───── Task input

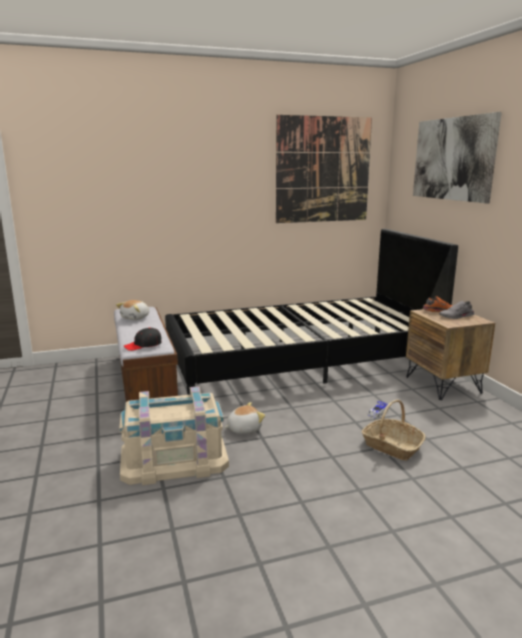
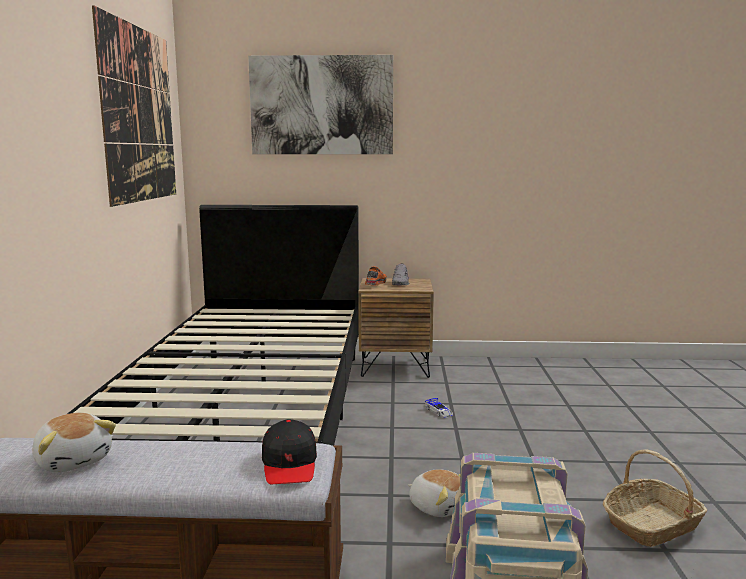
camera: 70 degrees left, 5 degrees down
(243, 429) = (437, 506): plush toy -> plush toy turned 135 degrees clockwise
(391, 446) = (520, 424): basket -> basket (652, 525)

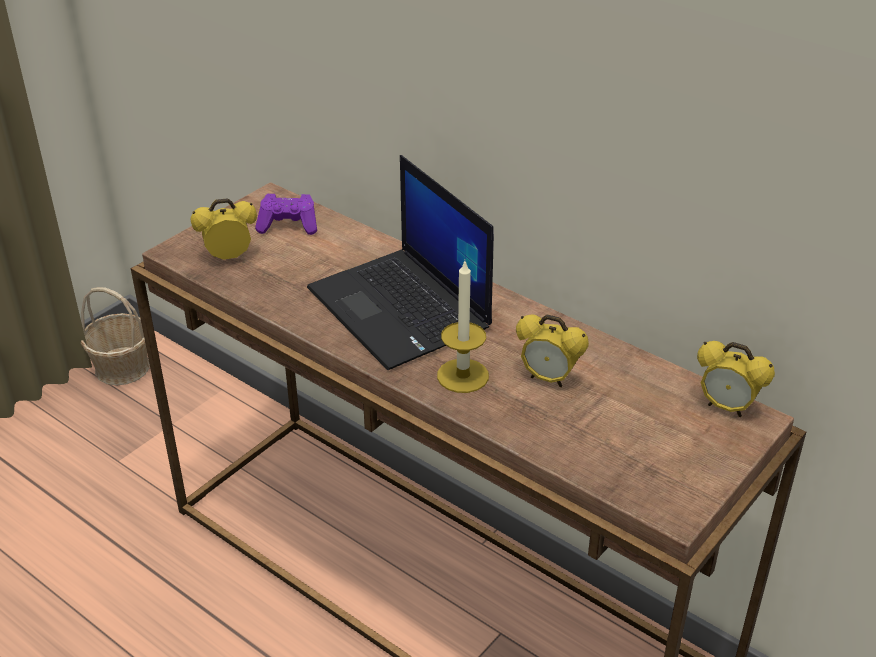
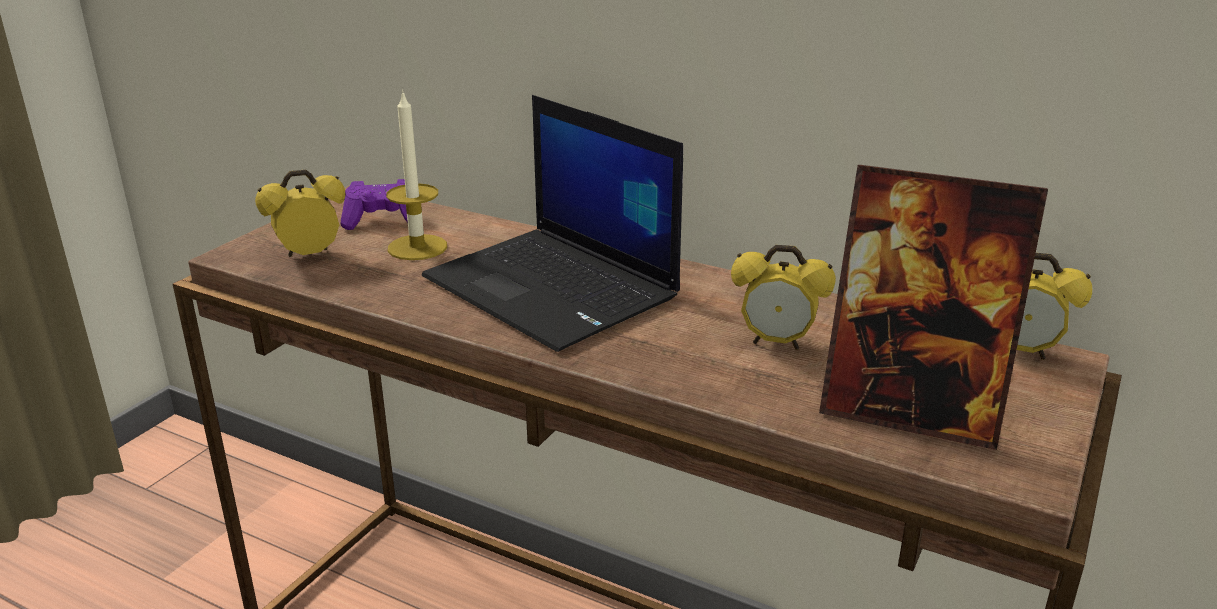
camera: 10 degrees left, 10 degrees down
(122, 367) = (163, 469): basket -> none
(462, 376) = (661, 350): candle -> candle (417, 247)
(619, 450) = (910, 411): none -> picture frame

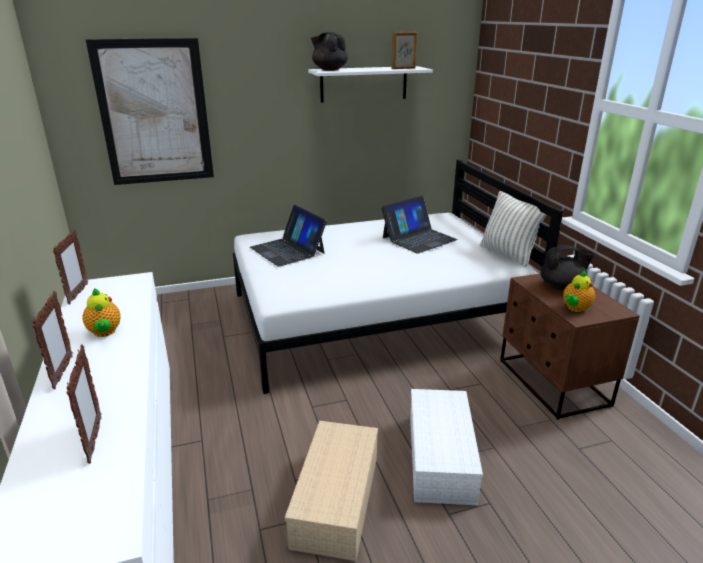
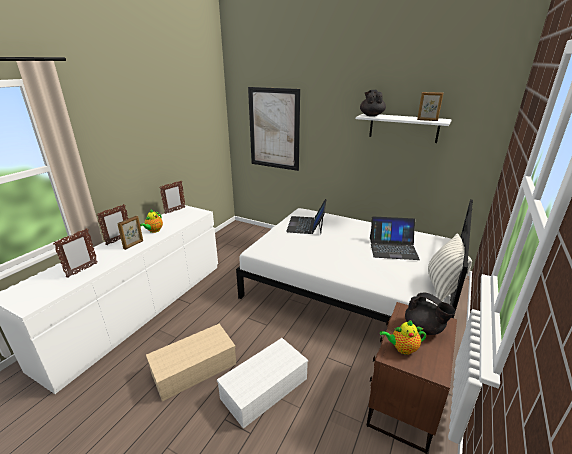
camera: 45 degrees right, 0 degrees up
(112, 364) = (134, 245): none -> picture frame

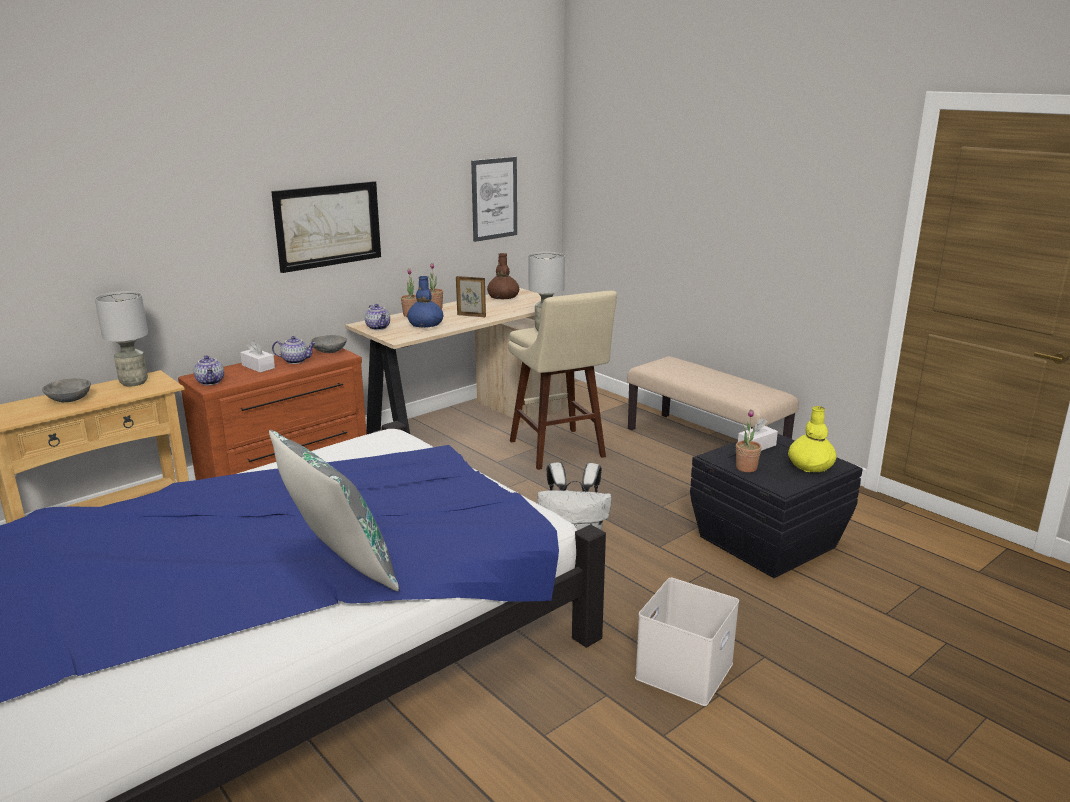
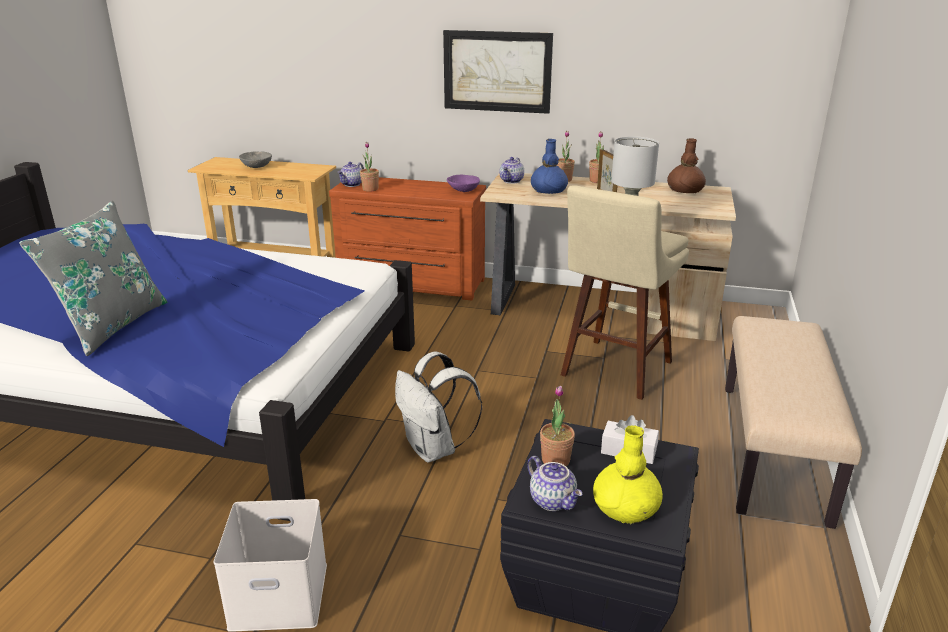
camera: 55 degrees right, 5 degrees up
(134, 382) = (304, 168): grey table lamp -> none
(243, 379) = (370, 189): none -> potted plant
(258, 366) = (399, 185): white tissue box -> none
(296, 361) = (428, 189): teapot -> teapot (553, 501)
(329, 352) = (463, 191): grey bowl -> purple bowl
(494, 198) = (713, 73): picture -> none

──────────

Aim of the task: Filter the records above down to the lines containing "camera".

Exercise output:
camera: 70 degrees left, 5 degrees down
camera: 10 degrees left, 10 degrees down
camera: 45 degrees right, 0 degrees up
camera: 55 degrees right, 5 degrees up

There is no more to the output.